Strike Fighter Squadron (VFA) 34 hosted a sundown ceremony and fly-over for the legacy F/A-18C Hornet aircraft at Naval Air Station Oceana in Virginia Beach, Va., Feb. 01. Naval Air Forces Atlantic announced Wednesday that the remaining single-seat, twin-engine, supersonic, all-weather, carrier-capable Hornets will take their last flight with Strike Fighter Squadron 34. Active duty service members, aviation leadership, local media and visitors were in attendance to commemorate the aircraft’s 35 years of active service in the fleet. The “Blue Blasters” are the lone Hornet squadron that has not transitioned to Boeing’s F/A-18E Super Hornet.

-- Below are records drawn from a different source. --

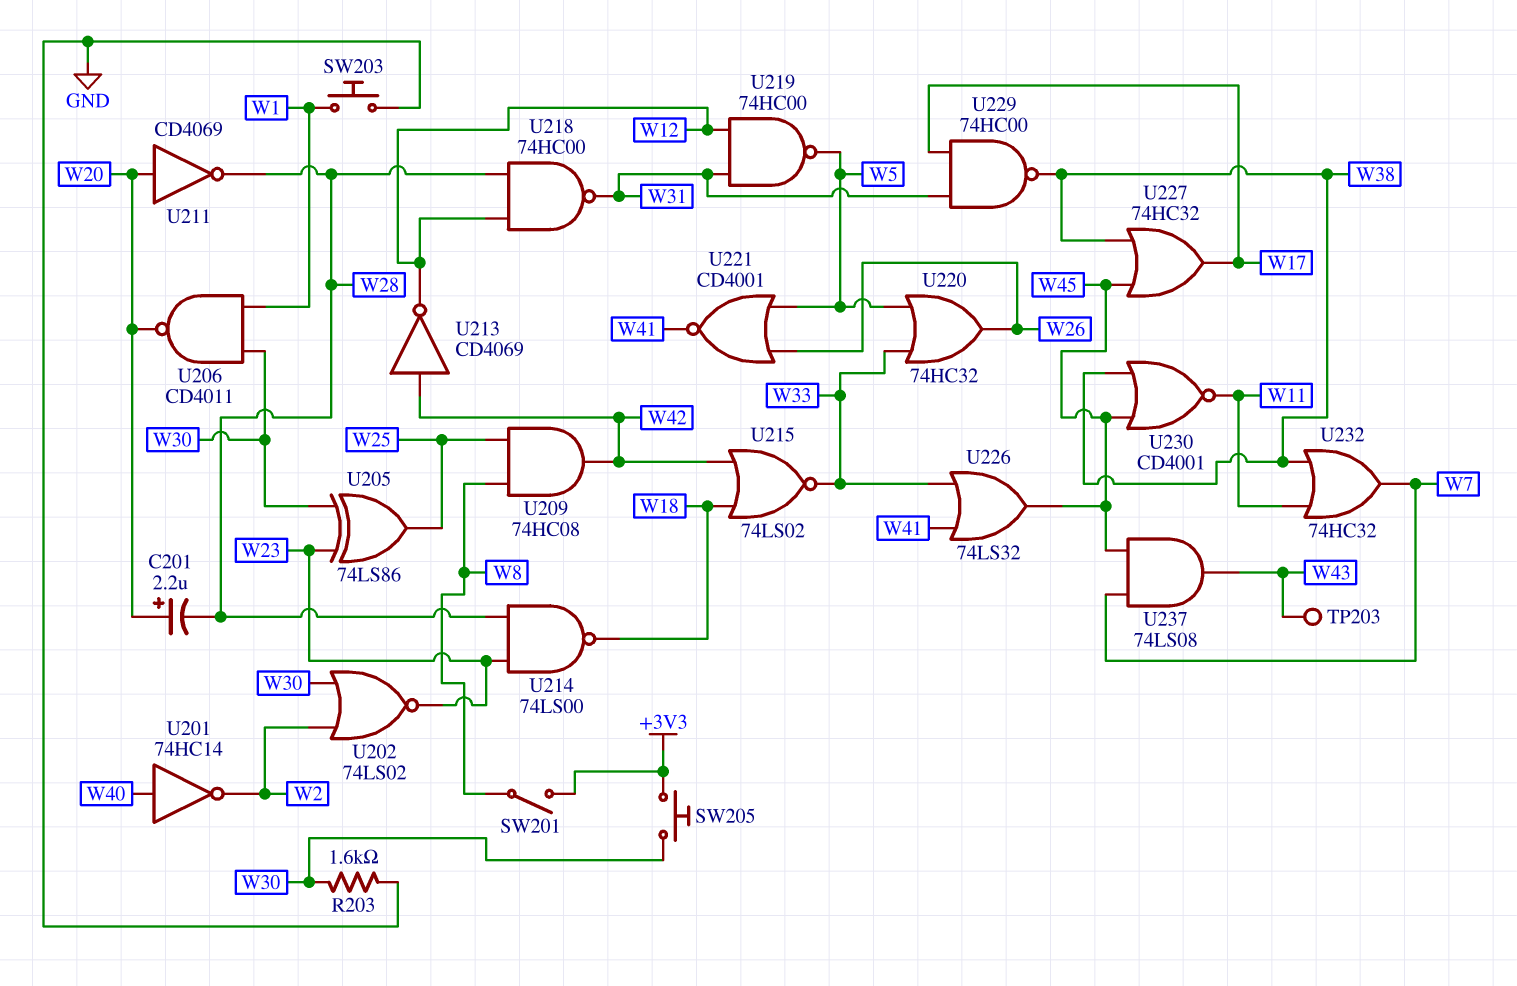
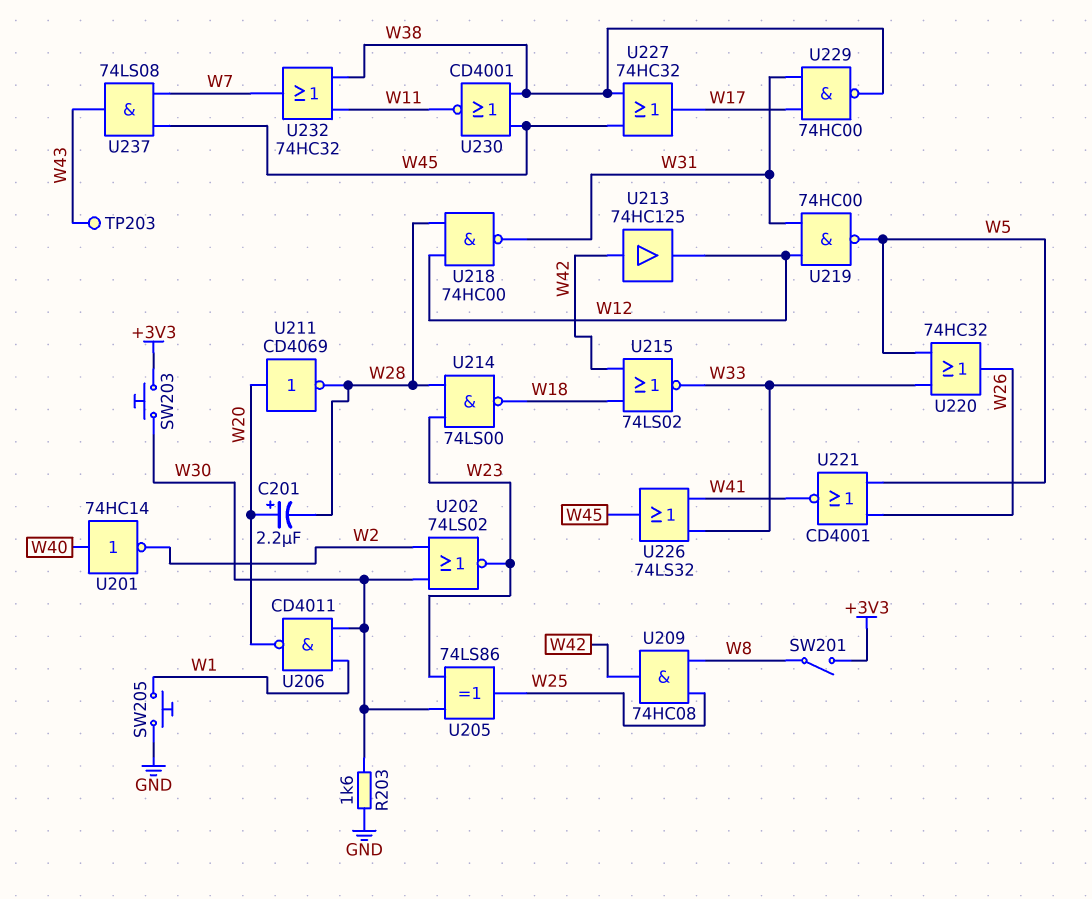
SW203: button (GND, W1) -> button (+3V3, W30)
SW205: button (+3V3, W30) -> button (GND, W1)
U213: NOT CD4069 (in W42, out W12) -> buffer 74HC125 (in W42, out W12)

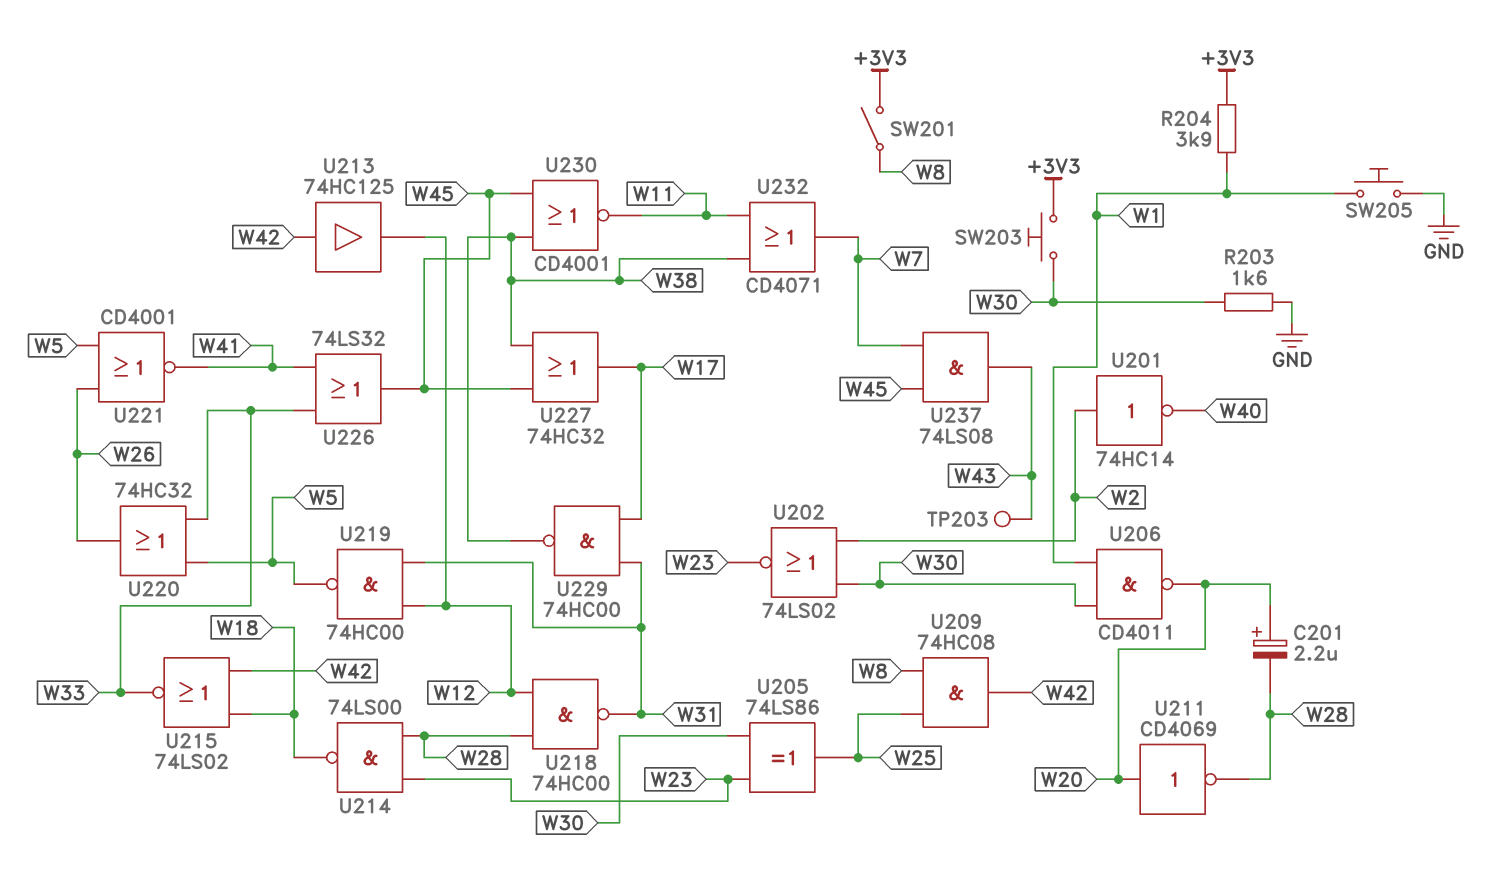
R204: none -> 3.9k (+3V3, W1)
U201: NOT 74HC14 (in W40, out W2) -> NOT 74HC14 (in W2, out W40)
U232: OR 74HC32 (in W11, in W38, out W7) -> OR CD4071 (in W11, in W38, out W7)

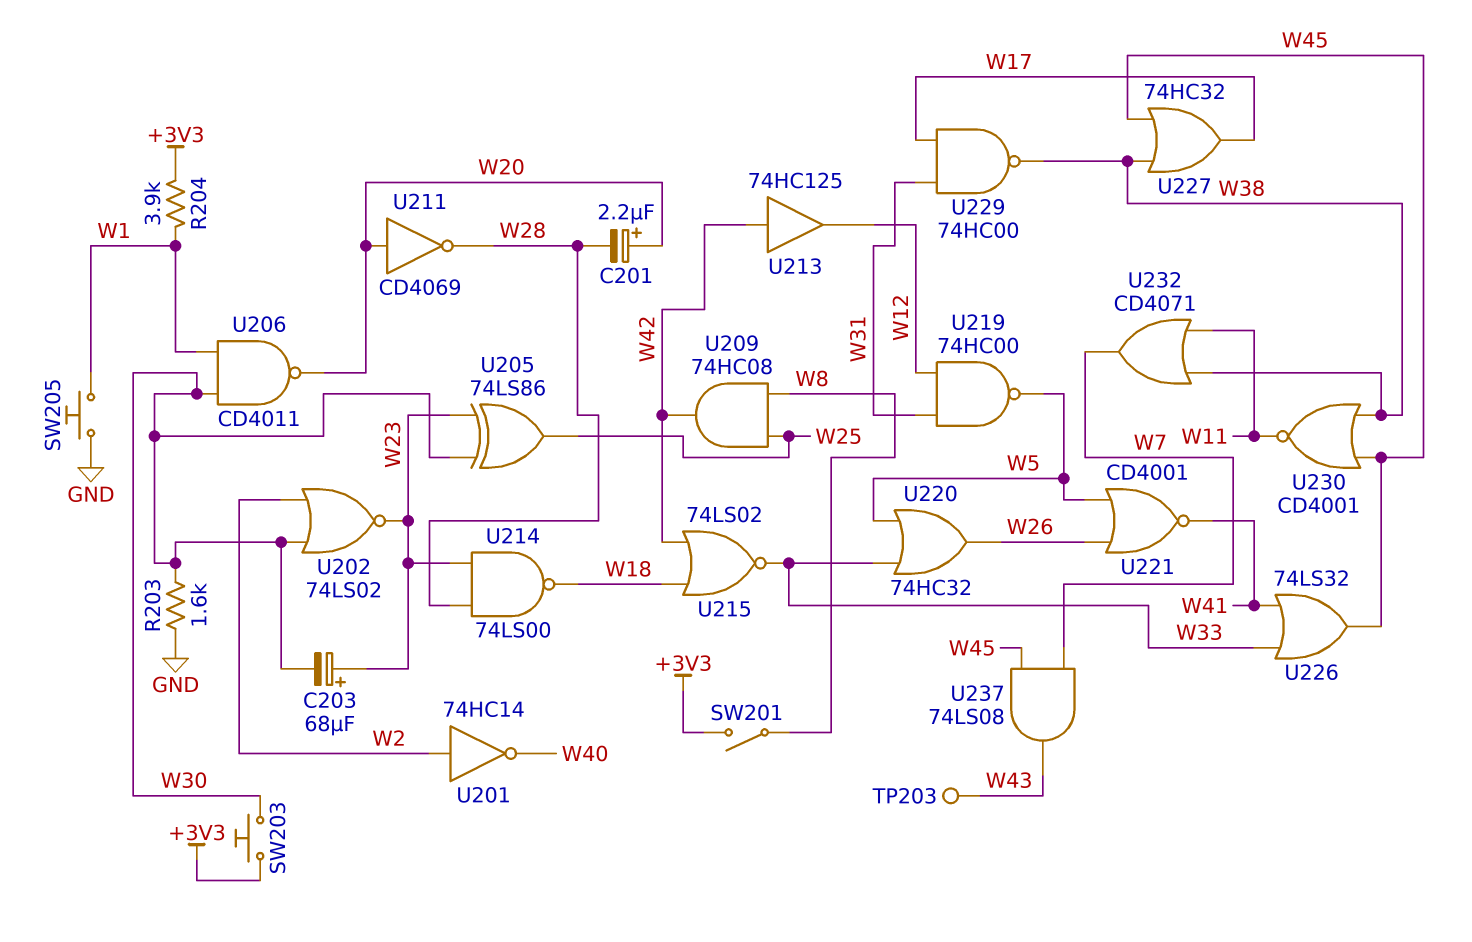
C203: none -> 68uF (plus W23, minus W30)
U218: NAND 74HC00 (in W12, in W28, out W31) -> none

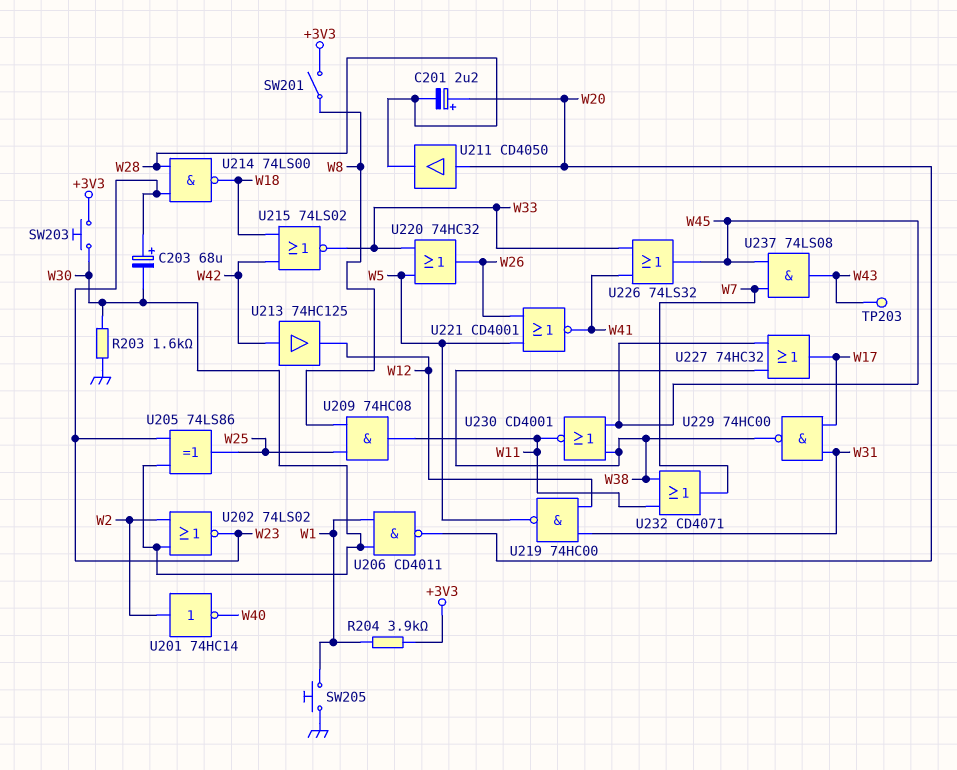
U209: AND 74HC08 (in W8, in W25, out W42) -> AND 74HC08 (in W8, in W25, out W11)
U211: NOT CD4069 (in W20, out W28) -> buffer CD4050 (in W20, out W28)

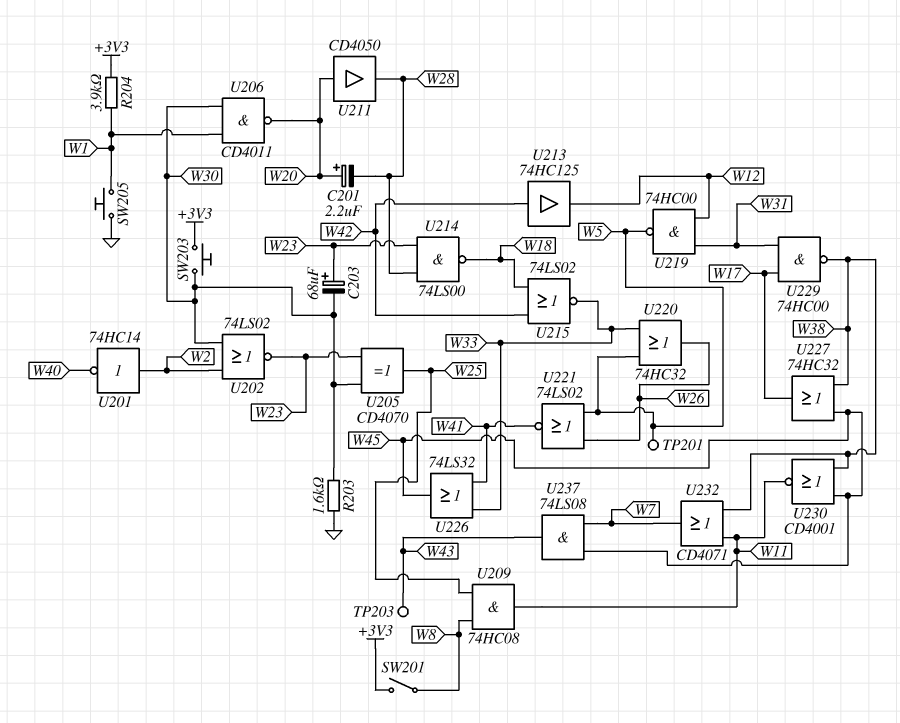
TP201: none -> test point (W5)
U205: XOR 74LS86 (in W23, in W30, out W25) -> XOR CD4070 (in W23, in W30, out W25)
U221: NOR CD4001 (in W5, in W26, out W41) -> NOR 74LS02 (in W5, in W26, out W41)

The F/A-18 Hornet entered operational service for the fleet in 1984. The aircraft’s first combat mission was in 1986 during Operation El Dorado Canyon and the legacy Hornet continued to serve in every major U.S. military operation including the Gulf War, Iraqi War, Enduring Freedom, Iraqi Freedom, Inherent Resolve and most recently served in 2018 from the deck of USS Carl Vinson (CVN 70) with Strike Fighter Squadron (VFA) 34 while conducting navigation patrols in the South China Sea.

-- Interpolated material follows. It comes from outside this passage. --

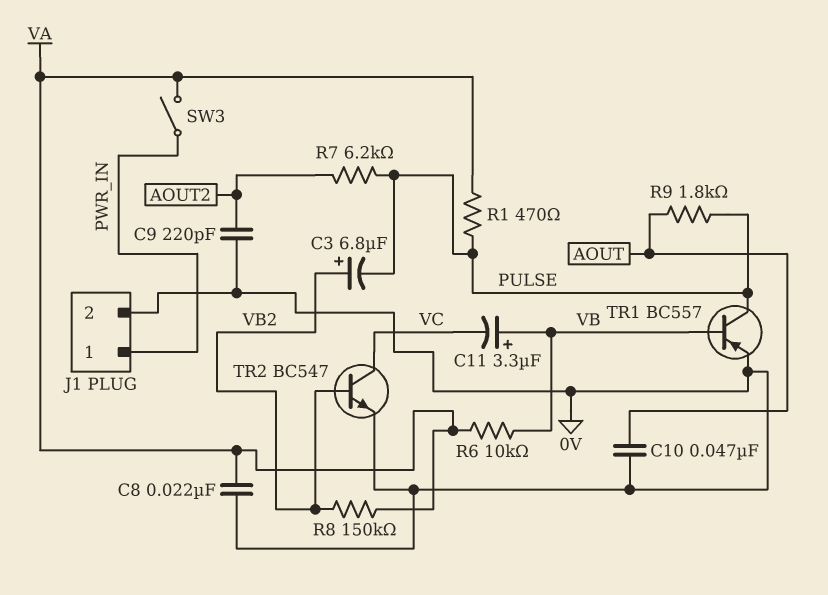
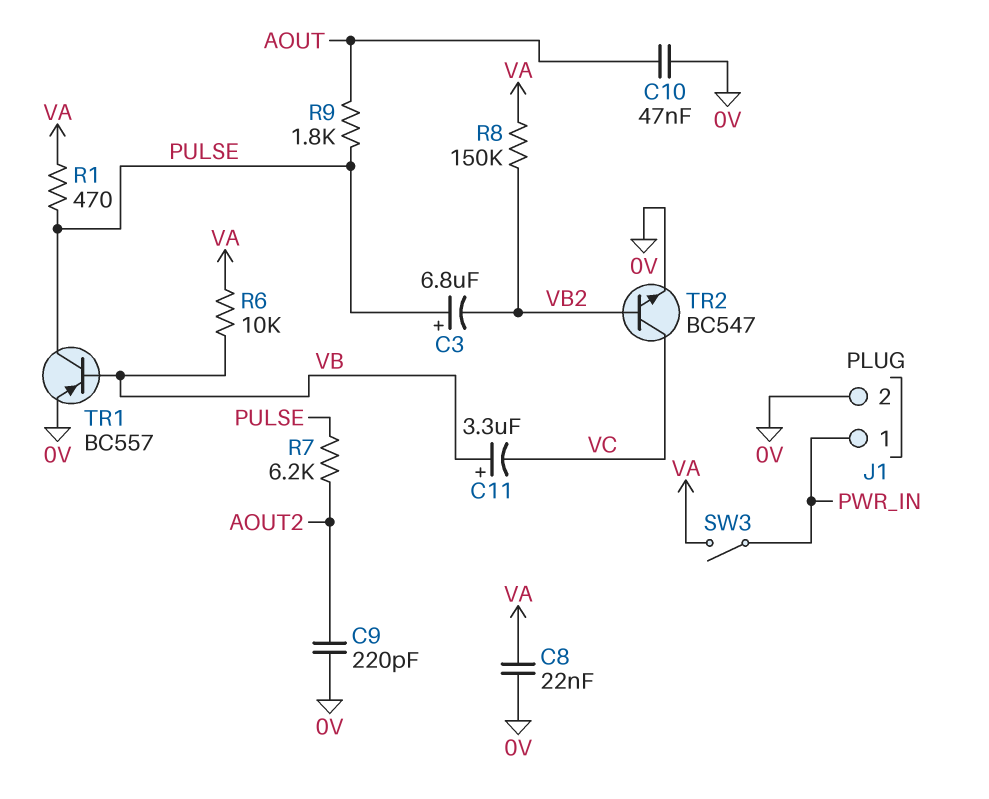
C3: 6.8uF (plus VB2, minus PULSE) -> 6.8uF (plus PULSE, minus VB2)

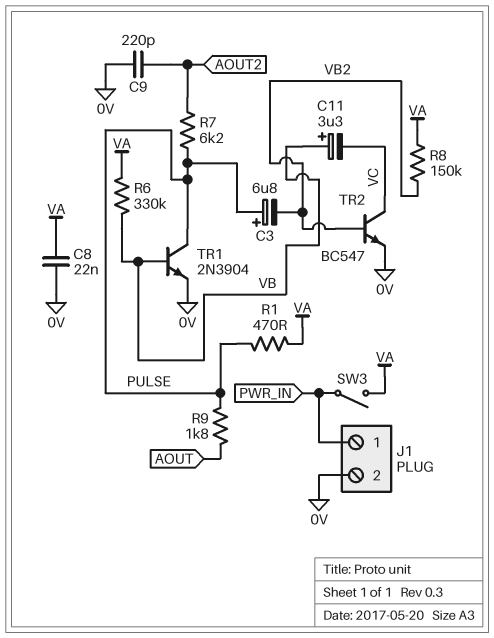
C10: 47nF (0V, AOUT) -> none
R6: 10k (VA, VB) -> 330k (VA, VB)
TR1: PNP BC557 (B VB, C PULSE, E 0V) -> NPN 2N3904 (B VB, C PULSE, E 0V)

The Blue Blasters of VFA-34 were the last squadron in the Navy flying the Hornet, most recently joining USS Carl Vinson (CVN 70) to conduct Freedom of Navigation patrols in the South China Sea in 2018. Blue Blasters flew the Hornets on a final combat deployment last year aboard the aircraft carrier USS Carl Vinson. Their deployment included participation in the Rim of the Pacific (RIMPAC) exercise and a historic visit to Vietnam. The F/A-18C Hornet is being replaced by the F/A-18E Super Hornet, which is capable of executing the same missions as the Hornet, but with significant advancements in mission systems that will dramatically enhance its effectiveness.